United States District Court, E.D. New York
Dec 17, 2021
CV 20-5186 (DRH) (ARL) (E.D.N.Y. Dec. 17, 2021)

Opinion

CV 20-5186 (DRH) (ARL)

12-17-2021

DEMOS P. DEMOPOULOS, STEPHEN MALONE, MICHAEL SPINELLI, WILLIAM CASSESE and JOHN A. CURCIO as Trustee and Fiduciary of the Local 854 Pension Fund, Plaintiffs, v. ADVANCE TRANSIT CO. INC., Defendant.


REPORT AND RECOMMENDATION

ARLENE R. LINDSAY United States Magistrate Judge.

This matter was referred to the undersigned by District Judge Hurley for the purpose of issuing a report and recommendation on whether the pending motion for a default judgment should be granted and, if so, the appropriate relief to be awarded to the plaintiffs. The plaintiffs have submitted a memorandum of law and the affidavits of Albert Alimena and Daniel Treiman, Esq., along with exhibits, in support of their motion. Despite having been served with the motion, the defendant, Advance Transit Co. Inc. (“Advance”), has not submitted papers in opposition. Based upon the evidence submitted, the undersigned recommends that a default judgment be granted and the plaintiffs be awarded $436,526 in withdrawal liability, $71,901 in interest through March 31, 2021, plus additional interest at a daily rate of $215.27 from March 31, 2021 through the date the judgment is entered, $87,305.20 in liquidated damages, $4,850 in attorneys' fees and $461.80 in costs.

BACKGROUND

The plaintiffs are the trustees and plan sponsors of an employee benefit plan or fund within the meaning of Section 3(3) of ERISA, 29 U.S.C. §§ 1002(3). Compl. ¶¶ 4, 6. The Fund was established pursuant to various collective bargaining agreements (“CBAs”) between Local 553, I.B.T. ("Union") (and its predecessor, Local 854, I.B.T.), and various employers who are required to make contributions to the Fund on behalf of their employees. Id. ¶¶ 4, 9. Advance was a party to and bound by a series of CBAs with Local 854, I.B.T. or its successor union, Local 553, I.B.T. See Alimena Aff. ¶ 4. Pursuant to those agreements, Advance was obligated to pay and, in fact, did pay contributions to the Fund on behalf of its employees who were covered by the agreements. Id. ¶ 5. According to the plaintiffs, Advance was also bound to the terms of a Trust Agreement governing the Fund. Id. Ex. A.

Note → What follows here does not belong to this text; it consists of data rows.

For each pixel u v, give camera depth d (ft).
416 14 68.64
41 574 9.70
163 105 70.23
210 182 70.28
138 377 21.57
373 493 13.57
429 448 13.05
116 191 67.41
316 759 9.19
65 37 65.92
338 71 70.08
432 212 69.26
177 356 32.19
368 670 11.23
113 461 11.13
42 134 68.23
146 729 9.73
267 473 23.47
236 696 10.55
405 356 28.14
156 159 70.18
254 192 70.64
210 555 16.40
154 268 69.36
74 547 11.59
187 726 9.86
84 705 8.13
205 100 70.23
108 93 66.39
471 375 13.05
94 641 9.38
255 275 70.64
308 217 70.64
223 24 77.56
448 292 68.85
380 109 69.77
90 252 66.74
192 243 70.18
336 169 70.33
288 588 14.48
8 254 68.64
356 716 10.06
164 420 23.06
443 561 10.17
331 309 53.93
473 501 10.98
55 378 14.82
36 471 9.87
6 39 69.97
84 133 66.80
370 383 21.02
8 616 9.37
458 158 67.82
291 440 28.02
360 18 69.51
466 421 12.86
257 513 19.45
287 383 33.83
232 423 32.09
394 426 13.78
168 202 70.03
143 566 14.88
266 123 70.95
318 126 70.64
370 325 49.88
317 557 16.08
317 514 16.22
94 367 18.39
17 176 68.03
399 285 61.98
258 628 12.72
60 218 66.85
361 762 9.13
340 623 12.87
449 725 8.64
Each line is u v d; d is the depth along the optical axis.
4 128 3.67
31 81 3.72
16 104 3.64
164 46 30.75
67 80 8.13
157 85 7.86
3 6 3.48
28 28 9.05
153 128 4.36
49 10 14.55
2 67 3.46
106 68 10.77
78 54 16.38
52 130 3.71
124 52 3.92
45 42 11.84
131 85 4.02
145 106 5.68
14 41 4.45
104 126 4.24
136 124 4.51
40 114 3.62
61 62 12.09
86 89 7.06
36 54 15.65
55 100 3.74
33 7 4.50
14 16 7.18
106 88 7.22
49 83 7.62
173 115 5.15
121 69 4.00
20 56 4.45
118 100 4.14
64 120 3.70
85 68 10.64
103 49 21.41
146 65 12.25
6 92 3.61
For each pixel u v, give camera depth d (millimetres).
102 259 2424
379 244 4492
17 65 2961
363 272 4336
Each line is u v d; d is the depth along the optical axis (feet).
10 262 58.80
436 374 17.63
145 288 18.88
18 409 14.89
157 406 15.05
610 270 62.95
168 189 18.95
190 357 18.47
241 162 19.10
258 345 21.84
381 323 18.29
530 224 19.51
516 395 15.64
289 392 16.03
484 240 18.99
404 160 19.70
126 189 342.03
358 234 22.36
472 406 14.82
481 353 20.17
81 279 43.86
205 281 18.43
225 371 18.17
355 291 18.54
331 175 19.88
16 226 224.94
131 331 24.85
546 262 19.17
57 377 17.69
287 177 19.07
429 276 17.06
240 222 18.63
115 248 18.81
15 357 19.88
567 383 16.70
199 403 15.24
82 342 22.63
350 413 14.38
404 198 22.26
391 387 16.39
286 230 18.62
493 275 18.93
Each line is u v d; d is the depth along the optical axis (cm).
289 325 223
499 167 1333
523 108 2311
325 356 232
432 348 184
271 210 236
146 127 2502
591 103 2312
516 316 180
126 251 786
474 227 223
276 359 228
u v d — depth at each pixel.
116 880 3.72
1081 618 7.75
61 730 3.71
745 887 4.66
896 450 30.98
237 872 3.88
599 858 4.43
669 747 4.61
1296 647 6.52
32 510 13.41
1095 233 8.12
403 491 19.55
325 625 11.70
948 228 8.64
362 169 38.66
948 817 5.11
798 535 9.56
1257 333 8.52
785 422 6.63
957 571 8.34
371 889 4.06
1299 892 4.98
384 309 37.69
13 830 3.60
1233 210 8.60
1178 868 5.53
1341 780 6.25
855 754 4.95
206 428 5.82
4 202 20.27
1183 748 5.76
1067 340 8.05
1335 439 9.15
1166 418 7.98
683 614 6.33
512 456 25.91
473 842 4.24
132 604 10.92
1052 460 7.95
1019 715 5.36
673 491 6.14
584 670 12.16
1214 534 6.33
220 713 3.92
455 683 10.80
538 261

On October 1, 2019, Advance permanently ceased to have an obligation to contribute to the Fund and became subject to withdrawal liability under ERISA §§ 4201 and 4203(a), 29 U.S.C. §§ 1381 and 1383(a). Id. ¶ 6. The Fund calculated the present value of Advance's withdrawal liability to be $436,526. Id. ¶ 7. Then, by letter dated April 21, 2020, the Fund sent Advance a written demand for payment of its withdrawal liability. Id. The demand included a payment schedule by which Advance could pay thirteen quarterly payments of $34,403 followed by a final payment of $18,248. Id. The first payment was due by May 1, 2020. Id. The Fund also sent Advance instructions on how to challenge the Fund's assessment through arbitration. Id. Advance did not make any payments toward its withdrawal liability and did not challenge the Fund's assessment through arbitration. Id. ¶ 8. Accordingly, by letter dated June 1, 2020, the Fund notified Advance of its failure to make withdrawal liability payments and provided Advance sixty days to cure its default and make its withdrawal liability payments. Id. ¶ 9. Advance did not cure its default and, to date, has not made any payments toward its withdrawal liability. Id. ¶ 10.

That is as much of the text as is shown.